Sep 12, 2016 at 1:45 PM Post #14 of 132
   
I think maybe you are confused about what LUFS is? LUFS is an average over the duration of the content, not a limit. Content measured at -16LUFS could in theory have an infinite dynamic range or none whatsoever. If it had peaks at -1dBTP then it would obviously have to contain material below -16 to maintain the -16LUFS average. The part of the measurement which deals with range is LRA (Loudness Range) but as far as I know no one really publishes that information and LRA levels are not mandated.
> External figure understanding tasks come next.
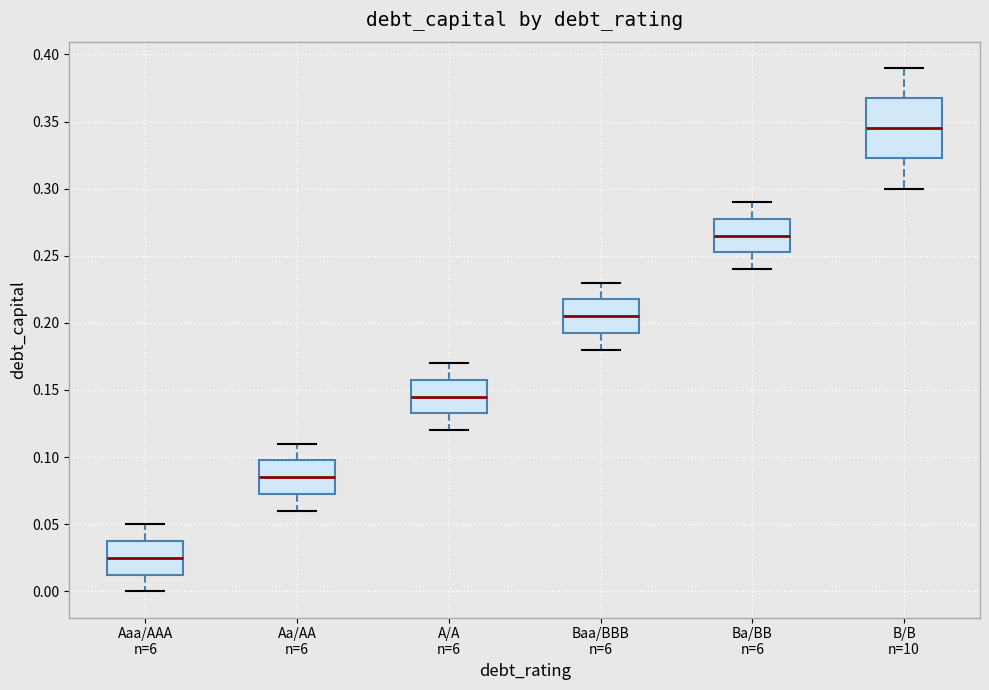

Reading left to right, read every box against the y-axis: the position of its median line, the range the box covers, and the ends of its whiskers. The values are not printed on the chart, so give them approximately, as read against the axis.

Aaa/AAA n=6: median 0.025, box 0.015 to 0.040, whiskers 0.000 to 0.050
Aa/AA n=6: median 0.085, box 0.075 to 0.100, whiskers 0.060 to 0.110
A/A n=6: median 0.145, box 0.135 to 0.160, whiskers 0.120 to 0.170
Baa/BBB n=6: median 0.205, box 0.195 to 0.220, whiskers 0.180 to 0.230
Ba/BB n=6: median 0.265, box 0.255 to 0.280, whiskers 0.240 to 0.290
B/B n=10: median 0.345, box 0.325 to 0.370, whiskers 0.300 to 0.390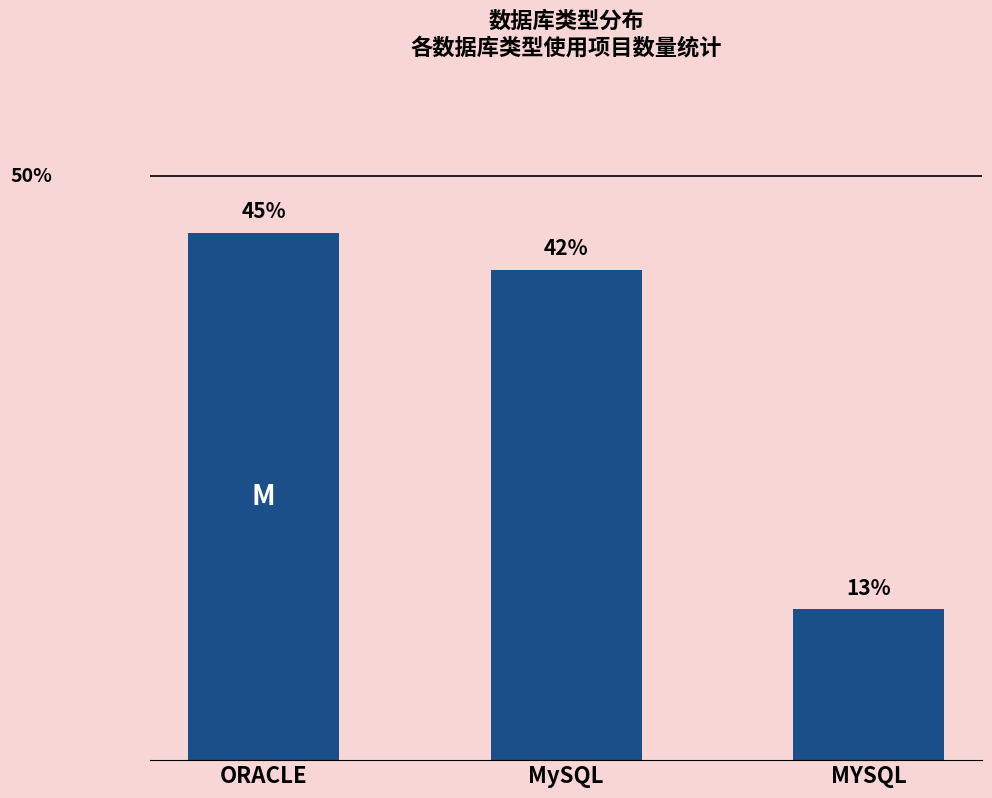

Does the chart contain any negative values?

No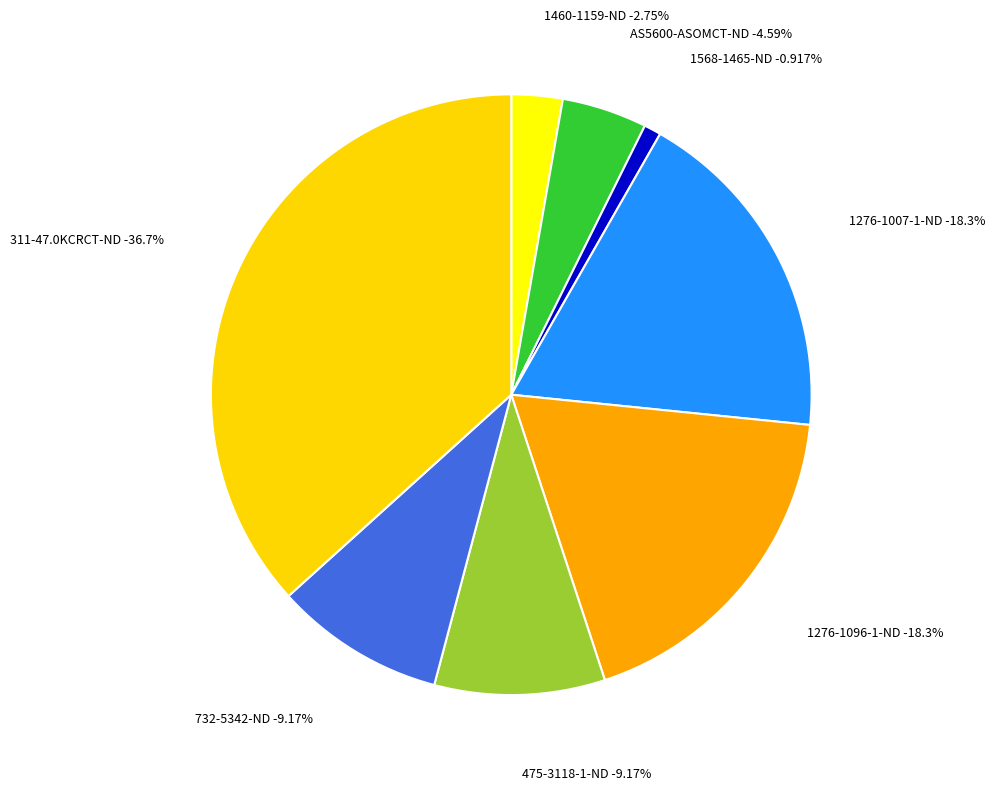

Which slice is the smallest?

1568-1465-ND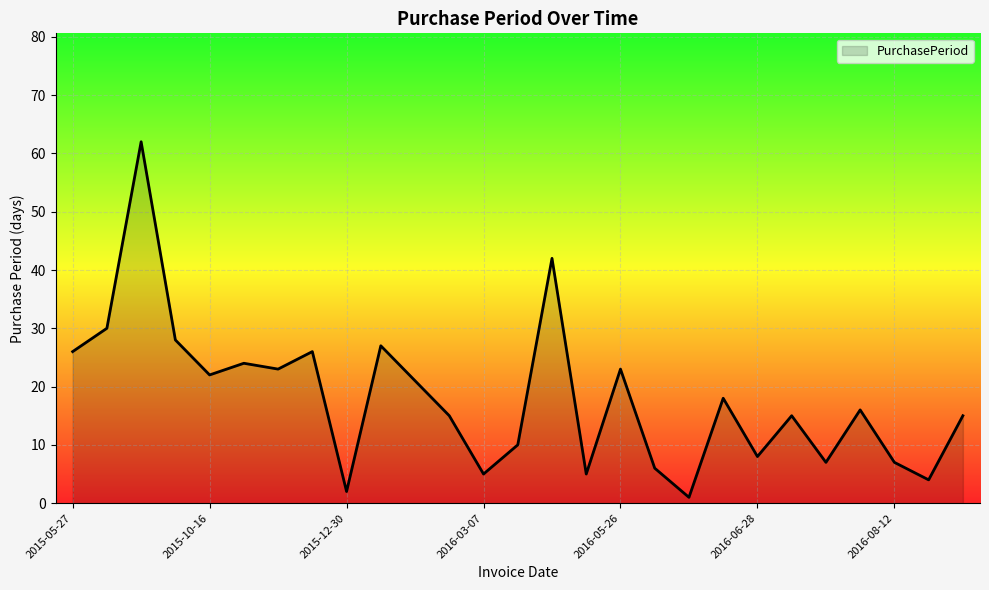

Does the chart have visible grid lines?

Yes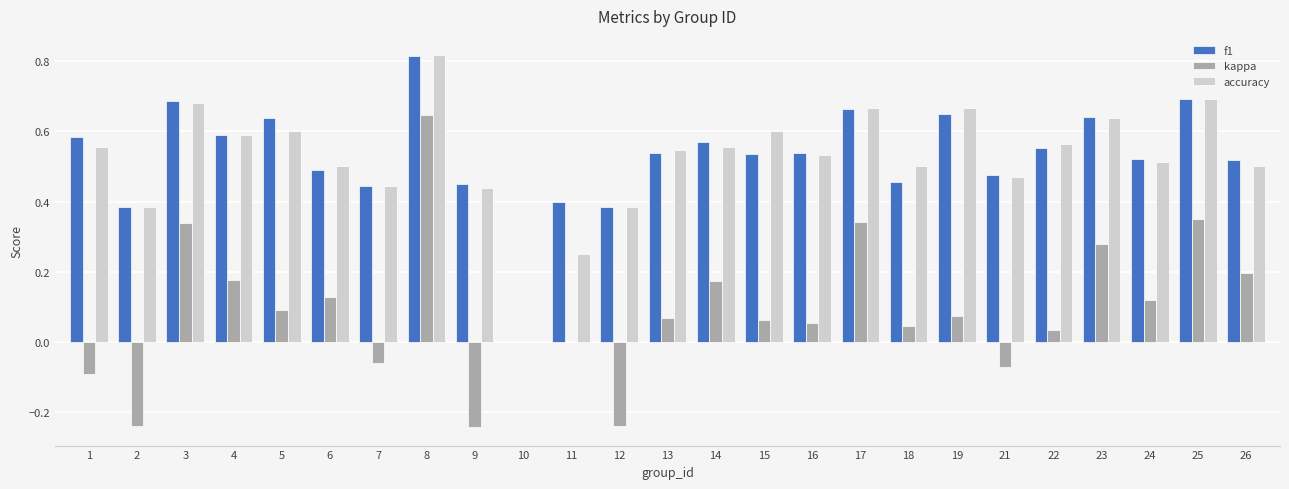

Is it true that f1 equals 0.1 at 6?

False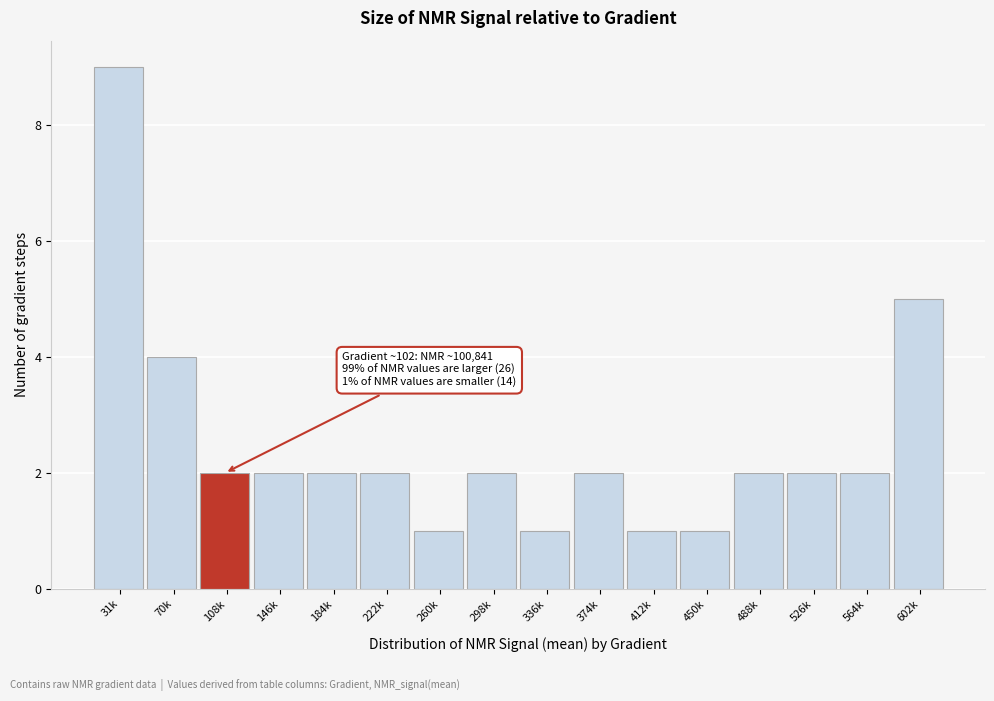

Reading left to right, list all the values displayed in this chart.

9	4	2	2	2	2	1	2	1	2	1	1	2	2	2	5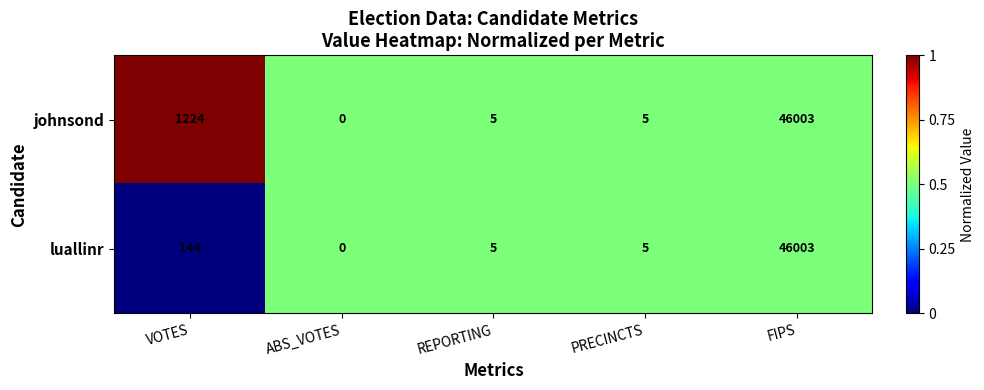

Reading left to right, what are all the values shown in this chart?

johnsond: 1224	0	5	5	46003
luallinr: 144	0	5	5	46003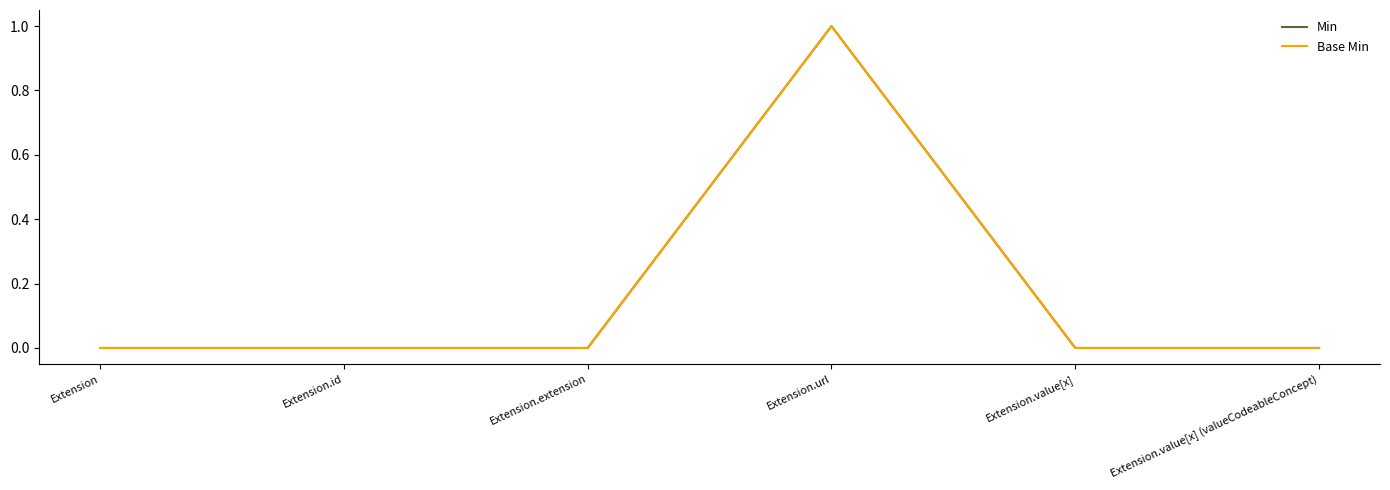

List the series in order of their peak value, highest first.

Min, Base Min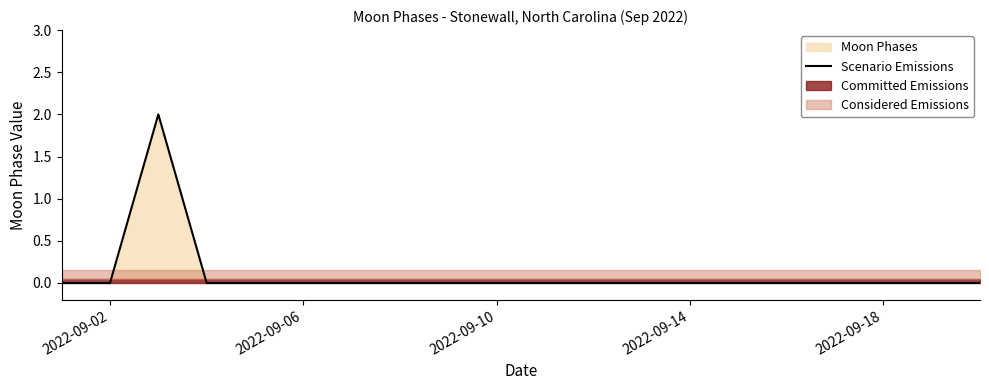

Reading right to left, transcribe all the data shown in this chart.

0	0	0	0	0	0	0	0	0	0	0	0	0	0	0	0	0	2	0	0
If one had a 16LUFS mix which peaked at -1dBTP and you wanted to broadcast it on TV, you would need to turn it down by 7dB (8dB in North America), so your peak level would now be -8dBTP (or -9). That's a lot of dynamic range to throw away (lost at the loud end, not the quiet end) and TVs don't have a great deal of dynamic range to start with.
 
G

 
Not confused, I was being careless with terminology. I was referring to crest factor there. There is an interesting AES paper (Esben Skovenberg at TC Electronic) presenting some arguments for measuring LRA based on different assumed RMS windows to represent different genres, but you're right there are no standards for LRA now. Even if there was, it'd be difficult to implement, assuming one can get everyone to agree to a standard in the first place. You've probably read the paper but I can PM a link if you're interested.
 
Sep 12, 2016 at 3:33 PM Post #15 of 132
I guess Steven Wilson figured this out awhile ago now since all his mixes are flat transferred, with no additional mastering and tinkering. And this is from the guy who learned this on his own yet it's not his primary job either.Of course he doesn't cater to the lowest common denominator nor he works with big labels either,unless he does a remix of old stuff by request.